Note de lecture Mohamadou Saidou TOURE (Thierno), rédigée en juin 2001.

Publié le 30 décembre 2009 par Bababe

Un roman sur l'esclavage 

"Doublement étranger à Nouakchott par son origine sociale servile et par son ignorance totale des « rouages essentiels » de la vie urbaine, qui lui est hostile, Hartani jette son dévolu sur le mutisme, en se faisant passer pour un muet : expression mélancolique de désarroi d’un homme solitaire qui préfère à la vaine et bruyante cacophonie du dialogue de sourds le riche dialogue avec soi-même, dans le recueillement méditatif du monologue intérieur."   M.S.Touré
 

Auteur : Abdoul Ali WAR
Titre du roman : Le cri du muet
Editions Moreux, Paris, 2000, 223 pages.


 Le Cri du muet d’Abdoulaye Ali WAR est un exemple assez rare où une œuvre de fiction qui dépeint la réalité sociopolitique d’un pays en constitue une rigoureuse illustration spéculaire. Venus au chevet de leur mère agonisante, en cette circonstance exceptionnelle censée mettre en sourdine même les hostilités les plus véhémentes, trois frères – Issagha, Sidina et Hartani – n’en offrent pas moins le spectacle d’une famille déchirée. La description réaliste de War a fait de chacun des trois frères un « type » ethnique ou social, et c’est autour de la sourde rivalité qui oppose cette fratrie qu’est bâtie la trame narrative du roman.
Issagha, politicien véreux que seule préoccupe son ascension politique, ne semble pas ému outre mesure par l’état préoccupant de sa mère.

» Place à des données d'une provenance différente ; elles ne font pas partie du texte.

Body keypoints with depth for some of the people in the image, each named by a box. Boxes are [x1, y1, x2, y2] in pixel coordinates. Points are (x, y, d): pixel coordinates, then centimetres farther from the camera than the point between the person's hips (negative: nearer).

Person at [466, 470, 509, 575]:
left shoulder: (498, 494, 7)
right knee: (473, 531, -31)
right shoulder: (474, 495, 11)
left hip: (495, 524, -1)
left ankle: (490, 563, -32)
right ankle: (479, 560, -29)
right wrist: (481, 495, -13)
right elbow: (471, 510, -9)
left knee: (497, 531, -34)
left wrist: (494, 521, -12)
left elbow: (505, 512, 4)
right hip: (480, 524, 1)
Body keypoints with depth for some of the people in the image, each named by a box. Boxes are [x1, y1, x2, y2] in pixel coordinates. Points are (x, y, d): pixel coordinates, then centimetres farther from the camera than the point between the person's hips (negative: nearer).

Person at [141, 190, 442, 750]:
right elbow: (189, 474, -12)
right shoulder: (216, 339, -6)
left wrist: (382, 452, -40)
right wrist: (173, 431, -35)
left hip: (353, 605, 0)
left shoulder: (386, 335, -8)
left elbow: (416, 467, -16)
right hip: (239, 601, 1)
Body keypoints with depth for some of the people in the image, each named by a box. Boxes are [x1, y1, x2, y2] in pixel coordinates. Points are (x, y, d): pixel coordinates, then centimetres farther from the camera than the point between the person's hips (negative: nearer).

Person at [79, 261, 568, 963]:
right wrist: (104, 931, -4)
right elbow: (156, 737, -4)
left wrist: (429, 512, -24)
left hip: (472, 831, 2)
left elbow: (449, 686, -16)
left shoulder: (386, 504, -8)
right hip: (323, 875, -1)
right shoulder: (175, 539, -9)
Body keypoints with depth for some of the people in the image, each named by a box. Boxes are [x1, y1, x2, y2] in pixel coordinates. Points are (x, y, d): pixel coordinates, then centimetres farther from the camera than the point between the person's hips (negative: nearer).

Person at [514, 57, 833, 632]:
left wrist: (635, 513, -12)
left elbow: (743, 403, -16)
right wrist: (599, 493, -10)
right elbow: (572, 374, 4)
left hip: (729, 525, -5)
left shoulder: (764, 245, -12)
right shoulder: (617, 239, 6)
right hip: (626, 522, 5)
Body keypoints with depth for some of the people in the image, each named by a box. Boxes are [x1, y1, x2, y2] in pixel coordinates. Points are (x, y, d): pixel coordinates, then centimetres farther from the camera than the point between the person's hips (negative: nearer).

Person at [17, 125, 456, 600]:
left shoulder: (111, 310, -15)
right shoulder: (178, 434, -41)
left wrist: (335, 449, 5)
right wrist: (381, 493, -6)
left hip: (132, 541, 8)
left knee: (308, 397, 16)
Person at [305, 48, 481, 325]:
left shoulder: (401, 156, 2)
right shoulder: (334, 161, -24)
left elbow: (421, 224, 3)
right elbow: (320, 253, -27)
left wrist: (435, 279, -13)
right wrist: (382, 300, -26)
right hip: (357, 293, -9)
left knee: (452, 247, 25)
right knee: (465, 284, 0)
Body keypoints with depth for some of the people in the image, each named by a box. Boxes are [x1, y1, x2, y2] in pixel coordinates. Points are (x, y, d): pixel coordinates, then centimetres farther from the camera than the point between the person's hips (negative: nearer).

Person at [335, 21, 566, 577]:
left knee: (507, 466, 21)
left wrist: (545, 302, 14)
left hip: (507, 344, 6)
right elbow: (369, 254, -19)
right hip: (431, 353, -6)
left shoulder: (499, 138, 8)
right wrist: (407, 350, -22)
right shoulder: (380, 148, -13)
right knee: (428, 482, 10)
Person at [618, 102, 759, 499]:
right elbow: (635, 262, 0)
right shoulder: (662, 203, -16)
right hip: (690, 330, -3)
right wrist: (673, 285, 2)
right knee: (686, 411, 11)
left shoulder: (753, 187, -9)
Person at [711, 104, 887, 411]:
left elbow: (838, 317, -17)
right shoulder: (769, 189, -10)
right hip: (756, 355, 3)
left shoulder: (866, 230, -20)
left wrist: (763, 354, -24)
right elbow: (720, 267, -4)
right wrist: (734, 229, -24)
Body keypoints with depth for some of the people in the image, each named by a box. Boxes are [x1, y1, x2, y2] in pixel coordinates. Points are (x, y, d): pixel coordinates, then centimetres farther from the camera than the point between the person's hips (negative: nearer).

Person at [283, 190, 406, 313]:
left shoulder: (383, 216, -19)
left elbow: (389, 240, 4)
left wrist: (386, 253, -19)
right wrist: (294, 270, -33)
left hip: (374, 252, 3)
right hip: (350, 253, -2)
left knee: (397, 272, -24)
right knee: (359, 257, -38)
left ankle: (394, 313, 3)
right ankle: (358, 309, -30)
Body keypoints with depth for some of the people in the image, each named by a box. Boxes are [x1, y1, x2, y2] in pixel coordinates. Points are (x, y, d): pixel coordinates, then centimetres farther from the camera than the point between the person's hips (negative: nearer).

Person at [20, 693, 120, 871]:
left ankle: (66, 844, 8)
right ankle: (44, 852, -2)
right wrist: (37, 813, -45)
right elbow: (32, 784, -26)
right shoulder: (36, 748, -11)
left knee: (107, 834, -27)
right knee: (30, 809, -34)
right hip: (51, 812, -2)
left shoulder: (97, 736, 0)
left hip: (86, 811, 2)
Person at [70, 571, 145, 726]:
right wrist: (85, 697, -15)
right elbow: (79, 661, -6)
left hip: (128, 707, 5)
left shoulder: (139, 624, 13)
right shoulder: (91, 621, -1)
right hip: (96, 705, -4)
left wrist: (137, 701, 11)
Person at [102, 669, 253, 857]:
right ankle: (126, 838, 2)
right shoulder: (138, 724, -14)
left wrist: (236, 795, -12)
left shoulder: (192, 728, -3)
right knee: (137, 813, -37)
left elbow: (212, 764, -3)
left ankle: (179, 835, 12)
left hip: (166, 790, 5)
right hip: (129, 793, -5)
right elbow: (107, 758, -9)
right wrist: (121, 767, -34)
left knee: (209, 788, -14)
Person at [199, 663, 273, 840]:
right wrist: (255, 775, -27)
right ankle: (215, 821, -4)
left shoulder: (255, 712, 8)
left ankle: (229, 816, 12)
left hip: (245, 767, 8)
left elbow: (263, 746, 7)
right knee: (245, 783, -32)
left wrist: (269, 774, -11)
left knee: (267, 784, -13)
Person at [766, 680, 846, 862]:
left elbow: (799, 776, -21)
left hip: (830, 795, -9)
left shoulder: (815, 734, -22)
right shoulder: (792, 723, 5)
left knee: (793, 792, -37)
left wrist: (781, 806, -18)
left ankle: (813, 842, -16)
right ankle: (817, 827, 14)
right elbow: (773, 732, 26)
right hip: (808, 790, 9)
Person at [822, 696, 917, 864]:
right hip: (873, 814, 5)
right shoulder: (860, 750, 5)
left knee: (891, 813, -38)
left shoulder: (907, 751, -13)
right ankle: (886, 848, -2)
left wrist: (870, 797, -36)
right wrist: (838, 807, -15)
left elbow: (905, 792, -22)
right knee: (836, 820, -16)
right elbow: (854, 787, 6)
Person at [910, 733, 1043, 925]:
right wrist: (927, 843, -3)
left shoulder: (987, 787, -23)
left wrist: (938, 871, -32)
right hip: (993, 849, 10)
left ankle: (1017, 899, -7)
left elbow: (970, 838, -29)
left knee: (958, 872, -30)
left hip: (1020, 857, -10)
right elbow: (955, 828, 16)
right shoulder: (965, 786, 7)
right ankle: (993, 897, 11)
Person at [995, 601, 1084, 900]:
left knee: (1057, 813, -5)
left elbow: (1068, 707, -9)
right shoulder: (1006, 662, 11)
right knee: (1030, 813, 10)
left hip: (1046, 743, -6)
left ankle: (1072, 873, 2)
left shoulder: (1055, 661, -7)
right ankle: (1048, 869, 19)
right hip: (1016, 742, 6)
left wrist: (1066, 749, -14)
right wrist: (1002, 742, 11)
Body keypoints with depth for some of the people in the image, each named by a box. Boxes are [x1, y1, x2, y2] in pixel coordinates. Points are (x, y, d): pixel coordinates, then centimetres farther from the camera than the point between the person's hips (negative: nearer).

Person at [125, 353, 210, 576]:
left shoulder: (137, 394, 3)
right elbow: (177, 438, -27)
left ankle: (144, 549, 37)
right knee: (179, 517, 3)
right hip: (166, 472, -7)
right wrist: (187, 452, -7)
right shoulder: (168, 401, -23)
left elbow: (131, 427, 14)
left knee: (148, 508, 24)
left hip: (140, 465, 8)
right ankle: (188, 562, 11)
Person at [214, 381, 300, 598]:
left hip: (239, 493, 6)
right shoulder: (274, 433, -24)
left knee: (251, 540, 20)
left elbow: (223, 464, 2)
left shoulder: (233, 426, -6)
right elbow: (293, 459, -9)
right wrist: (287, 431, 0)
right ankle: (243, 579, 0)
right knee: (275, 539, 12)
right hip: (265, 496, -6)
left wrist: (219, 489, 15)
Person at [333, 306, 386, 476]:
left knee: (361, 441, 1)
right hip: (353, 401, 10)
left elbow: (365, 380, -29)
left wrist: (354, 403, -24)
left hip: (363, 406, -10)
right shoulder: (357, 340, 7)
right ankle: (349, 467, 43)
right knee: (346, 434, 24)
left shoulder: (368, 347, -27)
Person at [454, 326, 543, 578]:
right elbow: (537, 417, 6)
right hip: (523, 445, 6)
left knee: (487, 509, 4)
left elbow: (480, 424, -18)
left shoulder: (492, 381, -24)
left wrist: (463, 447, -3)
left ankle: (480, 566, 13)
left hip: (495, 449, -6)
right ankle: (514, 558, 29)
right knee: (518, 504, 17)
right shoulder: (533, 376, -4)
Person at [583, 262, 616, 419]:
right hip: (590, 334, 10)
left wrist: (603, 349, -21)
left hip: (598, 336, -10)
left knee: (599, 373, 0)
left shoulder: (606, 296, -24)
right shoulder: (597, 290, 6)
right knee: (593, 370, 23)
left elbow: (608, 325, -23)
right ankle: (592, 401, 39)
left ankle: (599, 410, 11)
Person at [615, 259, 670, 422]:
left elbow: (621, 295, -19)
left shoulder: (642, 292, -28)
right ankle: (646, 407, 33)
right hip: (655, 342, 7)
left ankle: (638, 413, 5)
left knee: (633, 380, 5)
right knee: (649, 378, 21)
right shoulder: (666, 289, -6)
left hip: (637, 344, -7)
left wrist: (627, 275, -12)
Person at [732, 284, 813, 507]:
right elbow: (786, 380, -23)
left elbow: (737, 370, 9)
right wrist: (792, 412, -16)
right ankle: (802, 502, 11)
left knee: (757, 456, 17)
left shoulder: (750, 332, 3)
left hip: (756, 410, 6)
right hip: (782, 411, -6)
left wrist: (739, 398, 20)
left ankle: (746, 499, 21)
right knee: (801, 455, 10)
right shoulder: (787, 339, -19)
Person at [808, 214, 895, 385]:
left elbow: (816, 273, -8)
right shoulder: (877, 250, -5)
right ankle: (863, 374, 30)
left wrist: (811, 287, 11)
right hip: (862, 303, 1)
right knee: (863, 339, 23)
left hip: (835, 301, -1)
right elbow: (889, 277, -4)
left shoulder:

Sidina, nationaliste maure, qui prétend défendre sa patrie en danger, voue une « sainte aversion » à ses frères Issagha, d’origine « négro-mauritanienne», et Hartani, « esclave noir affranchi, d’ethnie maure ». Hartani, de son vrai nom « Kaaw », « Tonton » en langue pulaar, a été razzié dès sa tendre enfance, déporté loin de sa région natale au « grand fleuve argenté » (le Fleuve Sénégal ») et emmené en pays maure, où il a grandi sous le joug de l’esclavage, aliéné à une nouvelle culture qui le coupe brutalement de ses racines : jusqu’au jour où, échappant à ses maîtres, il gagne Nouakchott, la capitale de son pays, et se fait reconnaître par sa mère ; mais, celle-ci tentera vainement de réduire le fossé qui le sépare de ses deux frères, « négro-mauritanien » et « maure blanc », qui ne le considèrent pas comme un des leurs.
Doublement étranger à Nouakchott par son origine sociale servile et par son ignorance totale des « rouages essentiels » de la vie urbaine, qui lui est hostile, Hartani jette son dévolu sur le mutisme, en se faisant passer pour un muet : expression mélancolique de désarroi d’un homme solitaire qui préfère à la vaine et bruyante cacophonie du dialogue de sourds le riche dialogue avec soi-même, dans le recueillement méditatif du monologue intérieur.
Hartani finit par rompre tous ses liens avec sa « famille retrouvée », préférant vivre avec ses « frères esclaves », de même condition : Matalla le « taciturne », M’barka (qui lui donnera un enfant) et d’autres hères déshérités, exclus et acculées jusque dans leurs derniers retranchements.
Ce roman au style sobre, dépouillé et sans fioriture est une allégorie d’une Mauritanie minée par ses dissensions intestines, dont la cohésion sociale et nationale est à rude épreuve.
Mohamadou Saidou TOURE (Thierno) :
Paris, 18 Juin 2001.
Ps : je n’ai pas en tête le numéro du BCLF (Bulletin Critique du Livre Français), où a été publiée ma note de lecture du livre d’Abdoulaye War, l’ayant donné à l’auteur, lorsque j’ai fait sa connaissance, en 2001 ou 2002.